** Information shown follows **

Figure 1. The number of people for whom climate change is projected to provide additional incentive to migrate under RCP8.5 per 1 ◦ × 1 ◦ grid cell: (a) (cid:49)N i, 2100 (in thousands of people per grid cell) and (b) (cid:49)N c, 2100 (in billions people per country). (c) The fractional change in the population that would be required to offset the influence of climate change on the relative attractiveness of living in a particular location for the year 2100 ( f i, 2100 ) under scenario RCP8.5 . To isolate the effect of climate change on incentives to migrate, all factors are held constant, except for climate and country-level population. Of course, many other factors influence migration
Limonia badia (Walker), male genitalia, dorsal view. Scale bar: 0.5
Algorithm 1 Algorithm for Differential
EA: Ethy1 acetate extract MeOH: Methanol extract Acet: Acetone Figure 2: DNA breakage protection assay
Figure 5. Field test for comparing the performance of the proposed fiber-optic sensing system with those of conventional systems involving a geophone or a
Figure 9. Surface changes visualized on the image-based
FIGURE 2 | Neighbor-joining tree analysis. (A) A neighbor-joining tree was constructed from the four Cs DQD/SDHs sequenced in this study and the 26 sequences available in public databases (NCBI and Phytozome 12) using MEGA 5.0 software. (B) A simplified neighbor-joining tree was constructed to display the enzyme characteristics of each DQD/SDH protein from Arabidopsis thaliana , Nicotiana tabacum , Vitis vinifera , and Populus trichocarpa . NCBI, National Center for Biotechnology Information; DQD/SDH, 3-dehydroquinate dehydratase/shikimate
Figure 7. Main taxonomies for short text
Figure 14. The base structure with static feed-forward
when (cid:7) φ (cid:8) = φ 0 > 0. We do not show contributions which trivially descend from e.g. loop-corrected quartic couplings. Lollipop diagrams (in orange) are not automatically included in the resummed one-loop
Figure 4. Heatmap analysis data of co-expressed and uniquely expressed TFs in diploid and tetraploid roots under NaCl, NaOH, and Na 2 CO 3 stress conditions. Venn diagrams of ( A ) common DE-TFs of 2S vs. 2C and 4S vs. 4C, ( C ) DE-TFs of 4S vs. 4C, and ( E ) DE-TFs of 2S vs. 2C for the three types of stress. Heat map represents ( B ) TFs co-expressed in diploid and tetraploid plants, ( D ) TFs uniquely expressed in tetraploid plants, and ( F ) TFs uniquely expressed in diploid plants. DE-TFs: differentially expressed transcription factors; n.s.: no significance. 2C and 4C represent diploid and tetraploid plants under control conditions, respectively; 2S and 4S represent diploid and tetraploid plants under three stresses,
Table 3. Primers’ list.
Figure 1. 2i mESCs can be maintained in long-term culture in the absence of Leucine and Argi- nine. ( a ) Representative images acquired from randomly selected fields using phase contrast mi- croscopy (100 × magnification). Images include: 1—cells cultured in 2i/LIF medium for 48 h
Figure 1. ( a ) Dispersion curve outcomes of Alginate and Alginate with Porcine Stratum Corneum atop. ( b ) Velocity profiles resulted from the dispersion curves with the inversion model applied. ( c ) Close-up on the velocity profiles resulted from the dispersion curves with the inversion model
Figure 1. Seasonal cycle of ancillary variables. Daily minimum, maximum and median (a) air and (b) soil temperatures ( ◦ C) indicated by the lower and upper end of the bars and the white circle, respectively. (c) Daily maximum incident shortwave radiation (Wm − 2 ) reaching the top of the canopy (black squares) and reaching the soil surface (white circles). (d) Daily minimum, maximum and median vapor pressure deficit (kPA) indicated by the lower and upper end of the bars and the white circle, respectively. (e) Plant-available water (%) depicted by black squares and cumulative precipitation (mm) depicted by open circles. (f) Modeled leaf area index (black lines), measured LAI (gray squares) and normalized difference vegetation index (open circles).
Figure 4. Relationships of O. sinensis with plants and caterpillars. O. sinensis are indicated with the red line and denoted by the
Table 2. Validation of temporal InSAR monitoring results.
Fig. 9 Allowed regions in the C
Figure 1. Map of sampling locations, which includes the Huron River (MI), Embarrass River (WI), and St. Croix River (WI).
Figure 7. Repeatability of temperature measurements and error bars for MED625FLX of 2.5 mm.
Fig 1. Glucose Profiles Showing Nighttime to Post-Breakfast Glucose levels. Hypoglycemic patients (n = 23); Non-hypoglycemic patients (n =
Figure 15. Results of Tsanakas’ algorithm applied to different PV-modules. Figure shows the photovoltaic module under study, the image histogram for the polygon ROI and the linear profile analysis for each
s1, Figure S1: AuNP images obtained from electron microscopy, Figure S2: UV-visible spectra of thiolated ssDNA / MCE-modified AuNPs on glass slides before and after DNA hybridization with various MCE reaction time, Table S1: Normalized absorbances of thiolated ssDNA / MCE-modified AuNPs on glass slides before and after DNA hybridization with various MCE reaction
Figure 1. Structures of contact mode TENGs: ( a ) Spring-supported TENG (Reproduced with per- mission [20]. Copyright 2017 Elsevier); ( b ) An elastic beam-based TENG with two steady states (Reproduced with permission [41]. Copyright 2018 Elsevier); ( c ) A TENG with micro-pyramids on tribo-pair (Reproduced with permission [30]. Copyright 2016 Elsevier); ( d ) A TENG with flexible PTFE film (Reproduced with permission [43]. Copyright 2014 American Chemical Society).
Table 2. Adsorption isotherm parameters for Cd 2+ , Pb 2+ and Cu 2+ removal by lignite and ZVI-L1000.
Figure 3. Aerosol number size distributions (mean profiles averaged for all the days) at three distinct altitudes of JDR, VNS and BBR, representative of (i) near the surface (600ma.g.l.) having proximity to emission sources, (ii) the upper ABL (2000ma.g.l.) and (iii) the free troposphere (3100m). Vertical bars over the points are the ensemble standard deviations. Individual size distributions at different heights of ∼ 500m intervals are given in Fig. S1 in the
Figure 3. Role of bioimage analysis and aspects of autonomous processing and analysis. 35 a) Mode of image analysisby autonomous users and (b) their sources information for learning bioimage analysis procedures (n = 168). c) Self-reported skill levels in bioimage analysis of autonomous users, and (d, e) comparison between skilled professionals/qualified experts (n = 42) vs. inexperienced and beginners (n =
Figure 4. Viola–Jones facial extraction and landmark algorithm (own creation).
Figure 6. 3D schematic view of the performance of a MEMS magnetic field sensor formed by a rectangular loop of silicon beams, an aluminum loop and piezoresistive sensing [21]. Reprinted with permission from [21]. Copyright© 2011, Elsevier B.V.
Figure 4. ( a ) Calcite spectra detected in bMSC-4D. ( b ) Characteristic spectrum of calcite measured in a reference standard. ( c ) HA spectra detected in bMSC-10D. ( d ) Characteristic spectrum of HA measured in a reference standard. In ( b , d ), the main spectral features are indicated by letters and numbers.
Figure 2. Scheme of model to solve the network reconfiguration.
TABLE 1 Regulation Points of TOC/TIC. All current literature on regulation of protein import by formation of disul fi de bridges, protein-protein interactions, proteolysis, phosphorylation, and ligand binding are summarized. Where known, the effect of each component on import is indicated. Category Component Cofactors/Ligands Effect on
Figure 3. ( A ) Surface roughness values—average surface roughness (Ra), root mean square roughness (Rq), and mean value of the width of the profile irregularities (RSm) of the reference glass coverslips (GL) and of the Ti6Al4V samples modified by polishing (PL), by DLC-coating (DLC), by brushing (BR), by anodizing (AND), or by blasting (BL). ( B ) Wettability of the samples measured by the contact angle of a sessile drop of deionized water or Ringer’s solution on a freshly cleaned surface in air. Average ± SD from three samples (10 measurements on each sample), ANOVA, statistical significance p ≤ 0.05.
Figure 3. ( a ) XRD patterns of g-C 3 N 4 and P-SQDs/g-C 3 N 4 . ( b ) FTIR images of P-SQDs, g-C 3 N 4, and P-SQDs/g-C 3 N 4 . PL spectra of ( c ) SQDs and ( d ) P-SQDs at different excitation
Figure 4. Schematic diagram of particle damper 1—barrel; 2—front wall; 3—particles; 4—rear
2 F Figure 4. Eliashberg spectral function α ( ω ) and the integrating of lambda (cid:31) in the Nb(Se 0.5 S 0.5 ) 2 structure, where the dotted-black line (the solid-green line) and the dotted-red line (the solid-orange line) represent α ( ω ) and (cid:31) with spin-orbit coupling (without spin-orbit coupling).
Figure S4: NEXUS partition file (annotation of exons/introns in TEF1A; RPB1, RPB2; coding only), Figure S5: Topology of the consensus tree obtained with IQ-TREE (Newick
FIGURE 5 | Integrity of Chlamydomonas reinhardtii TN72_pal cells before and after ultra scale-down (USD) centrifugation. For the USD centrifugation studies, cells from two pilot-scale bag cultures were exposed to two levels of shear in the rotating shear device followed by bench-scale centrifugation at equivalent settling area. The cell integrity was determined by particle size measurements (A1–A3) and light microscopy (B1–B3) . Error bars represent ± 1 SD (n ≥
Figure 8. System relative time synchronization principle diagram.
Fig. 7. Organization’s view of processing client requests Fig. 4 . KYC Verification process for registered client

** End of Information shown **

Reproduce the entries exactly, starting at their first line and stopping after the line with "Limonia badia (Walker), male".

__Response to this exercise__.
Figure 1. The number of people for whom climate change is projected to provide additional incentive to migrate under RCP8.5 per 1 ◦ × 1 ◦ grid cell: (a) (cid:49)N i, 2100 (in thousands of people per grid cell) and (b) (cid:49)N c, 2100 (in billions people per country). (c) The fractional change in the population that would be required to offset the influence of climate change on the relative attractiveness of living in a particular location for the year 2100 ( f i, 2100 ) under scenario RCP8.5 . To isolate the effect of climate change on incentives to migrate, all factors are held constant, except for climate and country-level population. Of course, many other factors influence migration
Limonia badia (Walker), male genitalia, dorsal view. Scale bar: 0.5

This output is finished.